_Data excerpts_.
----

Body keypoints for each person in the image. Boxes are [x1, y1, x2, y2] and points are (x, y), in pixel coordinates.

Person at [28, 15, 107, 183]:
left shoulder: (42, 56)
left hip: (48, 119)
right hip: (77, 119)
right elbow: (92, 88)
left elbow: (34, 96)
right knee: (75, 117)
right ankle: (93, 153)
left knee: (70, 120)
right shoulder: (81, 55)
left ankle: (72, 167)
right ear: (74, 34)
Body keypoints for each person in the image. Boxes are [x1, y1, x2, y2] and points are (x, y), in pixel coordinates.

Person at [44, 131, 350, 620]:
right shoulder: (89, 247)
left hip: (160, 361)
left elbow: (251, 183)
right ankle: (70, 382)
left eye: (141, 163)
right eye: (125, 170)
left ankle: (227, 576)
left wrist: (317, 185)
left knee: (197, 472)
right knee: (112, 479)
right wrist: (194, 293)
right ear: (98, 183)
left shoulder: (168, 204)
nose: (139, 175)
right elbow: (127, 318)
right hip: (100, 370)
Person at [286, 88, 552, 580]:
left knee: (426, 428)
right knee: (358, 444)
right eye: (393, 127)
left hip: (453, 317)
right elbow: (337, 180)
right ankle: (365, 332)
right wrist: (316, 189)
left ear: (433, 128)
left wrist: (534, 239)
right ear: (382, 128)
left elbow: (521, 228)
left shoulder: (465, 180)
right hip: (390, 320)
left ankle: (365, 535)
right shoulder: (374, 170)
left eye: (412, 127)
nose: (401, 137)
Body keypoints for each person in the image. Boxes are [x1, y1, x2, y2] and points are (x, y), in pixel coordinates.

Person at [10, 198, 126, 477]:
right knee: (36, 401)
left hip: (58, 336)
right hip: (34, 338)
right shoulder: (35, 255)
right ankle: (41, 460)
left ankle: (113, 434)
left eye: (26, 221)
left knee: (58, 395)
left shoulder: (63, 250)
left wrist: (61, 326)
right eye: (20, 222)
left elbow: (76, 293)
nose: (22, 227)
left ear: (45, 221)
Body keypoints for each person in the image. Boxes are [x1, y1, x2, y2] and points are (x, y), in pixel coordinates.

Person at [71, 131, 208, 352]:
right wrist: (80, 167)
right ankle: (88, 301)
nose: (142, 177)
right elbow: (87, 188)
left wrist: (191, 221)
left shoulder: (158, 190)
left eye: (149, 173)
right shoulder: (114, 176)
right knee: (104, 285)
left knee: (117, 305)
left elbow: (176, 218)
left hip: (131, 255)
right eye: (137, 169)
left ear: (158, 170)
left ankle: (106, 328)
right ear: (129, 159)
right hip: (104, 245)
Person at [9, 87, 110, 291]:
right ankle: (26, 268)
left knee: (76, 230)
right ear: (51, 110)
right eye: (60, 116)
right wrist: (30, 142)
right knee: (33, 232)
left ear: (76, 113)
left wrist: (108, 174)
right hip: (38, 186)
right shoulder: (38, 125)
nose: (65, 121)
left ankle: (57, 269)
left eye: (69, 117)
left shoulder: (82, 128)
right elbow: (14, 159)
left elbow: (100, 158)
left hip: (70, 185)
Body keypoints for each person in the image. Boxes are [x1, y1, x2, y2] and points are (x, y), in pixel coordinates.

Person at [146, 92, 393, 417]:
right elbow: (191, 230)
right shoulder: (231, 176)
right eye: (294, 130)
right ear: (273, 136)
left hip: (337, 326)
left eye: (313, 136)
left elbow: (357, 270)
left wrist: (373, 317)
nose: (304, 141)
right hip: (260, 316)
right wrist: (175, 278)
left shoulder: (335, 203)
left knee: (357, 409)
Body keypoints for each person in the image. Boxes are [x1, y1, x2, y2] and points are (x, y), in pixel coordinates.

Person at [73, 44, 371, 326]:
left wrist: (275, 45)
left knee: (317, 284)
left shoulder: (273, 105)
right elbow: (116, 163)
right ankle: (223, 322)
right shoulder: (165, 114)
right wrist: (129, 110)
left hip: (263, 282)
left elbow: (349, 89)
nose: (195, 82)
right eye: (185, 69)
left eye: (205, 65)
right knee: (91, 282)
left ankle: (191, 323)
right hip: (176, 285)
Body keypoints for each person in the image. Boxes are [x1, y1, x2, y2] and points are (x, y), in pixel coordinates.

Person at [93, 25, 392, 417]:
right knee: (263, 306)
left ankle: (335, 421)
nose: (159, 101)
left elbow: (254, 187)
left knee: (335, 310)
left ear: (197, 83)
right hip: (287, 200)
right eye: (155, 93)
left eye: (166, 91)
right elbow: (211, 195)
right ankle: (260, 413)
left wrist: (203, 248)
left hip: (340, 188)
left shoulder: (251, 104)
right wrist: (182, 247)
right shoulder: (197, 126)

----

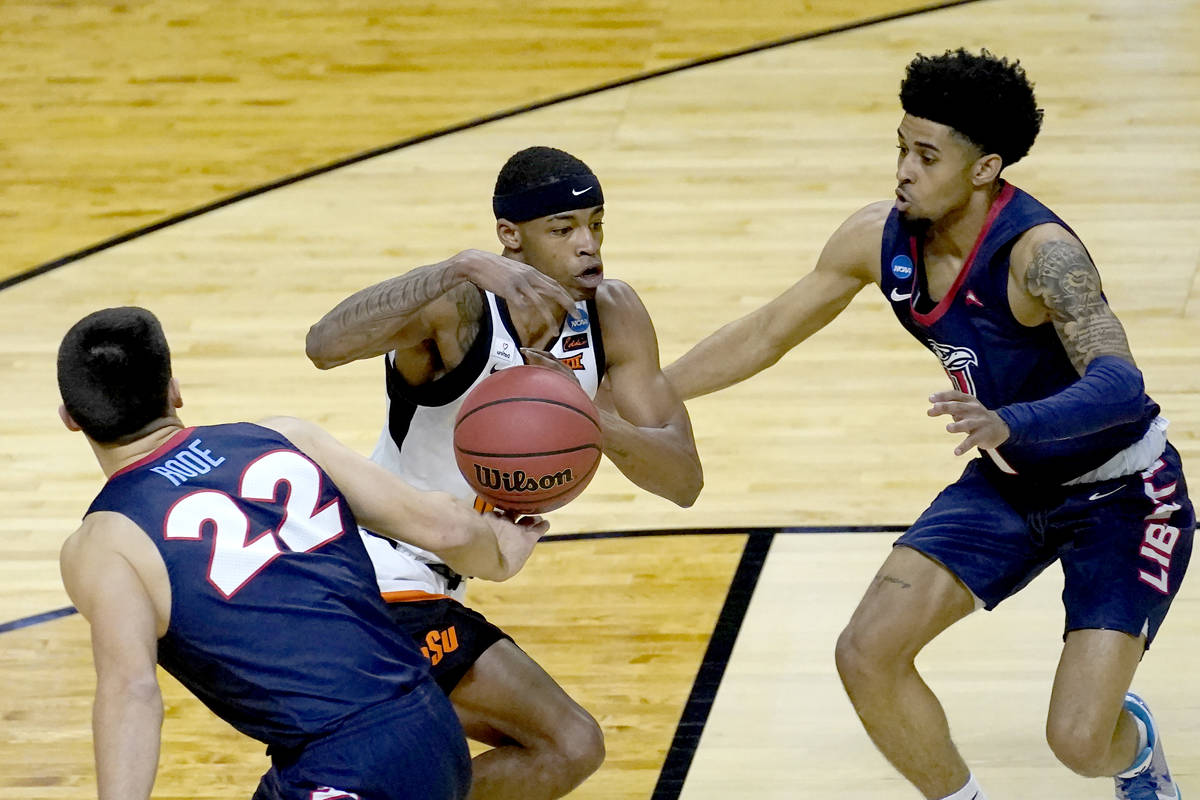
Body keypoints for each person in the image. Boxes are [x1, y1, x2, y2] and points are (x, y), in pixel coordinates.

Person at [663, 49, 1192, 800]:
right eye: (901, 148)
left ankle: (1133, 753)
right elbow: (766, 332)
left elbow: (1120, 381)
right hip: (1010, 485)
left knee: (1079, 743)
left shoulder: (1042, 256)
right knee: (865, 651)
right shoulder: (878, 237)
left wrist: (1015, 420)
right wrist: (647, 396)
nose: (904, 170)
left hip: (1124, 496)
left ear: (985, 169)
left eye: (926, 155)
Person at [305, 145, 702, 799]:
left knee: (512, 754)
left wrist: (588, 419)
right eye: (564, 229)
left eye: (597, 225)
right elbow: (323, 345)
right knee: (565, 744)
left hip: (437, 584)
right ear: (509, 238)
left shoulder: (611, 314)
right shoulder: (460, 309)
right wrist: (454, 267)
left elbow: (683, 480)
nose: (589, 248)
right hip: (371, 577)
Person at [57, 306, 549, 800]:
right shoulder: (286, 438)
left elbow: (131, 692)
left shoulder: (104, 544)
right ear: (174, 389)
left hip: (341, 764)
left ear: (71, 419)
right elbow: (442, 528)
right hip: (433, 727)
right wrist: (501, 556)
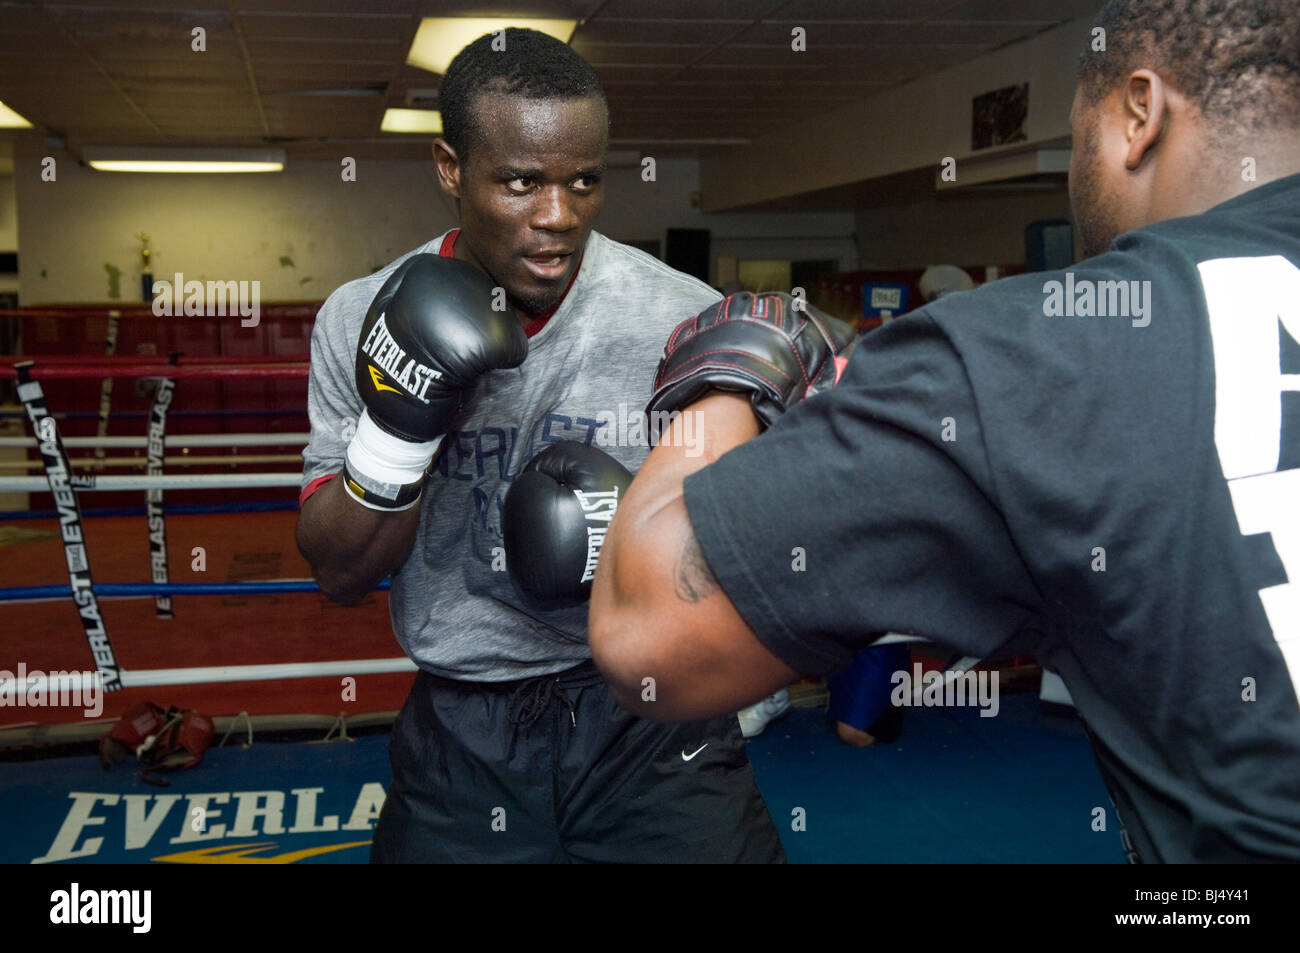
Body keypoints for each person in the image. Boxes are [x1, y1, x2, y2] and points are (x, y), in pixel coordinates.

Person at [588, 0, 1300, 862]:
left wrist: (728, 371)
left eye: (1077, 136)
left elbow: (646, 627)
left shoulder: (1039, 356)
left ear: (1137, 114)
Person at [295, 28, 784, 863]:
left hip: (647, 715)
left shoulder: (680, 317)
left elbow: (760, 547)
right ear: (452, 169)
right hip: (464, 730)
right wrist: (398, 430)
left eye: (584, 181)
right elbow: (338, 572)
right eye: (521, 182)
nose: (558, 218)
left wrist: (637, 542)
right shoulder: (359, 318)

----

_Aim of the task_. Extract the lines of the preceding material that run from the line with "left ankle: (106, 328)" through the line with "left hip: (70, 185)", inclusive, reproducing them exactly and adding nothing.

_Output of the exercise_.
left ankle: (106, 328)
right ear: (129, 159)
right hip: (104, 245)
Person at [9, 87, 110, 291]:
right ankle: (26, 268)
left knee: (76, 230)
right ear: (51, 110)
right eye: (60, 116)
right wrist: (30, 142)
right knee: (33, 232)
left ear: (76, 113)
left wrist: (108, 174)
right hip: (38, 186)
right shoulder: (38, 125)
nose: (65, 121)
left ankle: (57, 269)
left eye: (69, 117)
left shoulder: (82, 128)
right elbow: (14, 159)
left elbow: (100, 158)
left hip: (70, 185)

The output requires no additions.